In television and movies, quicksand was everywhere. It was a common danger in those days, what I call my Wonder Bread years, between 5 and 15. We knew nothing about cholesterol, or alcohol, or almost anything at all. But we knew the perils of quicksand.
There was a strange show called The Wild, Wild West with patriot Robert Conrad. It was all about his wild adventures in ...you guessed it...the Wild Wild West. To make matters worse, his name was West. Jim West. I don't remember Jim West drinking any damn martinis, like a suave Englishman of similar bent. He was quite the macho dandy, with guns that slid out his sleeve. I actually don't remember too much about the show, except it was a weird mashup of a Western, Fantasy and Science Fiction, perhaps a precursor to Westworld.
There were about 100 or more episodes, and it ran from 1965-1969 before falling victim to the efforts by Network TV to reduce violence on television. Considering that every night, we were watching burning children and other atrocities live from Vietnam, assassinations of President Kennedy, his assassin Lee Harvey Oswald, Martin Luther King and the President's brother, reducing violence was somewhat ironic.
At some point, I guess that I lost my fear of quicksand.
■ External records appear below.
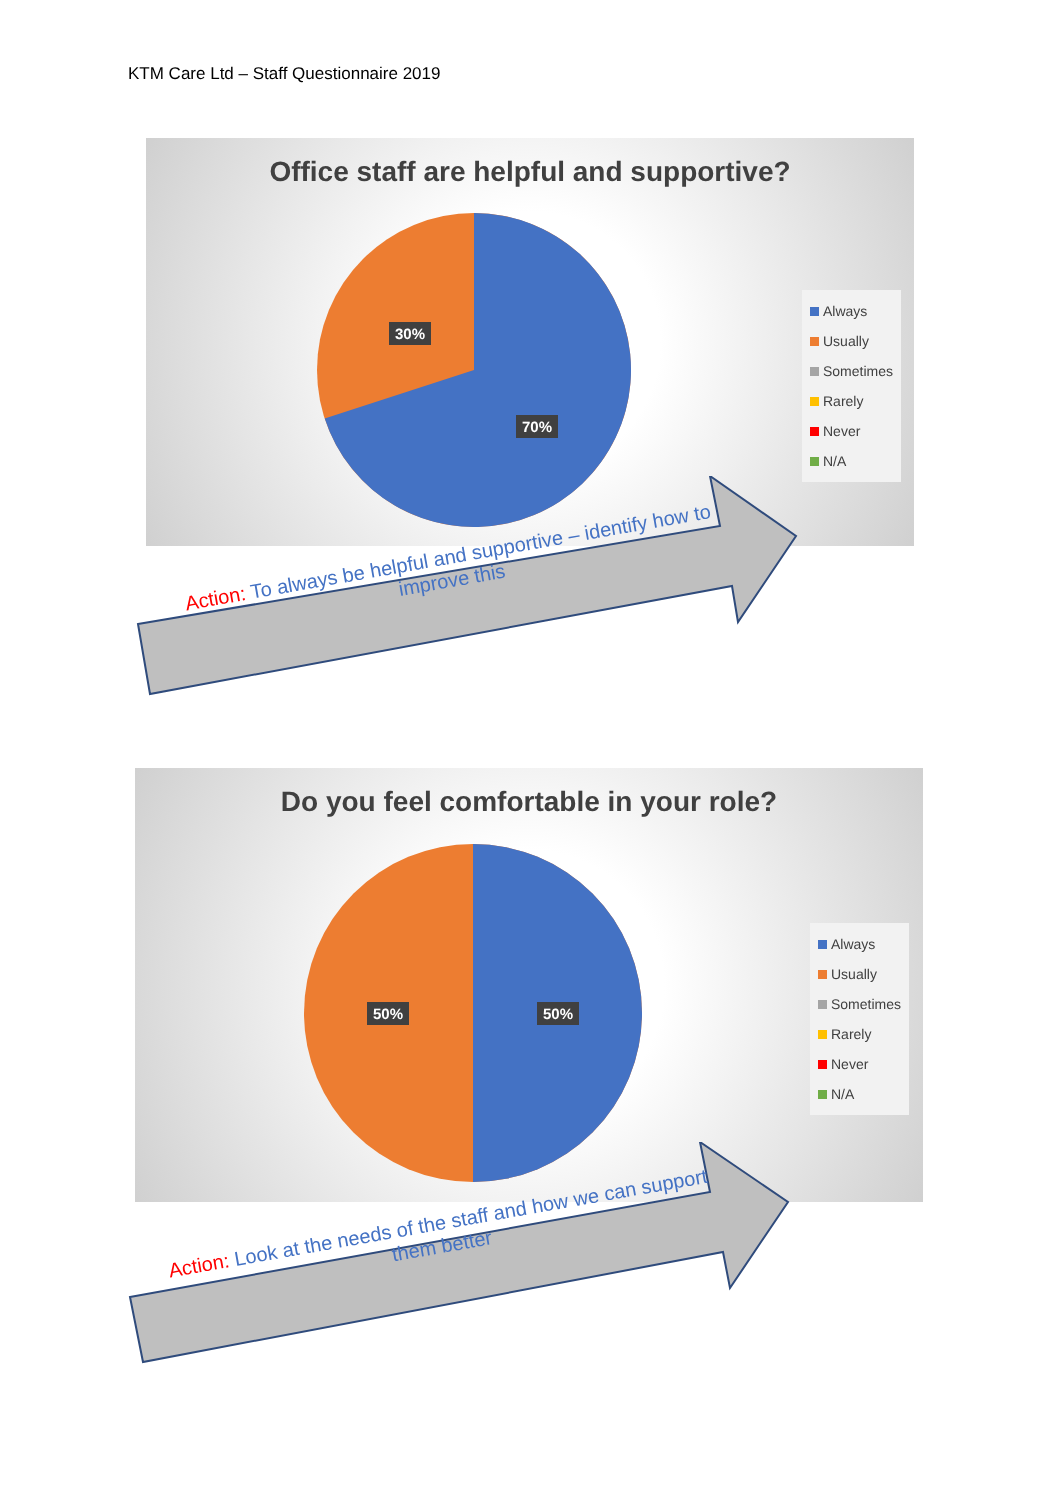KTM Care Ltd – Staff Questionnaire 2019
Office staff are helpful and supportive?
30%
70%
Always
Usually
Sometimes
Rarely
Never
N/A
Action: To always be helpful and supportive – identify how to improve this
Do you feel comfortable in your role?
50% 50%
Always
Usually
Sometimes
Rarely
Never
N/A
Action: Look at the needs of the staff and how we can support them better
Don't misunderstand me, I'm still terrified of drowning in quicksand. But even though I live in the Tea Swamp, it is the houses that are sinking, not any young scantily clad vixens.
While it is a known fact that quicksand loves vixens, like dogs love kleenex, I also don't run into many vixens these days. But that doesn't mean they don't exist. Somewhere, vixens are still being lured into quicksand, while my dreams are more like how "they" are turning hotels into apartments, or how I forgot my pants on the way to work.